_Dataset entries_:

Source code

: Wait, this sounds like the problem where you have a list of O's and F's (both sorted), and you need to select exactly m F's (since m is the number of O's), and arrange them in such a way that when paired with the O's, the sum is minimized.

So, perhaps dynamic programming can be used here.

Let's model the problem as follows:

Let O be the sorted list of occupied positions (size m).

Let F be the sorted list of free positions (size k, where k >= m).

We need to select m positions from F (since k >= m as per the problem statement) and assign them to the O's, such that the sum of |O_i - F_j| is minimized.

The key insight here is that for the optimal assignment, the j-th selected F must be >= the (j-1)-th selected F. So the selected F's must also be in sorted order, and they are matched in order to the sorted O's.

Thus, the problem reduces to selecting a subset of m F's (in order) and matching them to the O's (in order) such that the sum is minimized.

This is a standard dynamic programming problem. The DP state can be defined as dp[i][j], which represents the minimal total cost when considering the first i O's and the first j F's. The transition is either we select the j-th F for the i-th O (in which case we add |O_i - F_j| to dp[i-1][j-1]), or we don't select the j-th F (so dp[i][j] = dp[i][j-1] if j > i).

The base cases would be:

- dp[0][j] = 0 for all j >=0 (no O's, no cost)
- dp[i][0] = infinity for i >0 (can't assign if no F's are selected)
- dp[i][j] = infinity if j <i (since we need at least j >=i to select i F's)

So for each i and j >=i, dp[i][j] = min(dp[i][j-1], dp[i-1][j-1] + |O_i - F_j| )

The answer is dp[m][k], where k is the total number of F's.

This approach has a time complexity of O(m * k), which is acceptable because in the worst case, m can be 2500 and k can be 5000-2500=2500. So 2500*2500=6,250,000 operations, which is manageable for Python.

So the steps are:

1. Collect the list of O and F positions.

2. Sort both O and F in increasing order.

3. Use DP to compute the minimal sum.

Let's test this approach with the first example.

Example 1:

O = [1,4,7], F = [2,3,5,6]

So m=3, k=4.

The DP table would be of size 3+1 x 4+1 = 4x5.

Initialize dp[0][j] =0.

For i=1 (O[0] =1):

_EXERCISE_:
Reproduce every item above word for word, with nothing changed.

_SOLUTION_:
Source code

: Wait, this sounds like the problem where you have a list of O's and F's (both sorted), and you need to select exactly m F's (since m is the number of O's), and arrange them in such a way that when paired with the O's, the sum is minimized.

So, perhaps dynamic programming can be used here.

Let's model the problem as follows:

Let O be the sorted list of occupied positions (size m).

Let F be the sorted list of free positions (size k, where k >= m).

We need to select m positions from F (since k >= m as per the problem statement) and assign them to the O's, such that the sum of |O_i - F_j| is minimized.

The key insight here is that for the optimal assignment, the j-th selected F must be >= the (j-1)-th selected F. So the selected F's must also be in sorted order, and they are matched in order to the sorted O's.

Thus, the problem reduces to selecting a subset of m F's (in order) and matching them to the O's (in order) such that the sum is minimized.

This is a standard dynamic programming problem. The DP state can be defined as dp[i][j], which represents the minimal total cost when considering the first i O's and the first j F's. The transition is either we select the j-th F for the i-th O (in which case we add |O_i - F_j| to dp[i-1][j-1]), or we don't select the j-th F (so dp[i][j] = dp[i][j-1] if j > i).

The base cases would be:

- dp[0][j] = 0 for all j >=0 (no O's, no cost)
- dp[i][0] = infinity for i >0 (can't assign if no F's are selected)
- dp[i][j] = infinity if j <i (since we need at least j >=i to select i F's)

So for each i and j >=i, dp[i][j] = min(dp[i][j-1], dp[i-1][j-1] + |O_i - F_j| )

The answer is dp[m][k], where k is the total number of F's.

This approach has a time complexity of O(m * k), which is acceptable because in the worst case, m can be 2500 and k can be 5000-2500=2500. So 2500*2500=6,250,000 operations, which is manageable for Python.

So the steps are:

1. Collect the list of O and F positions.

2. Sort both O and F in increasing order.

3. Use DP to compute the minimal sum.

Let's test this approach with the first example.

Example 1:

O = [1,4,7], F = [2,3,5,6]

So m=3, k=4.

The DP table would be of size 3+1 x 4+1 = 4x5.

Initialize dp[0][j] =0.

For i=1 (O[0] =1):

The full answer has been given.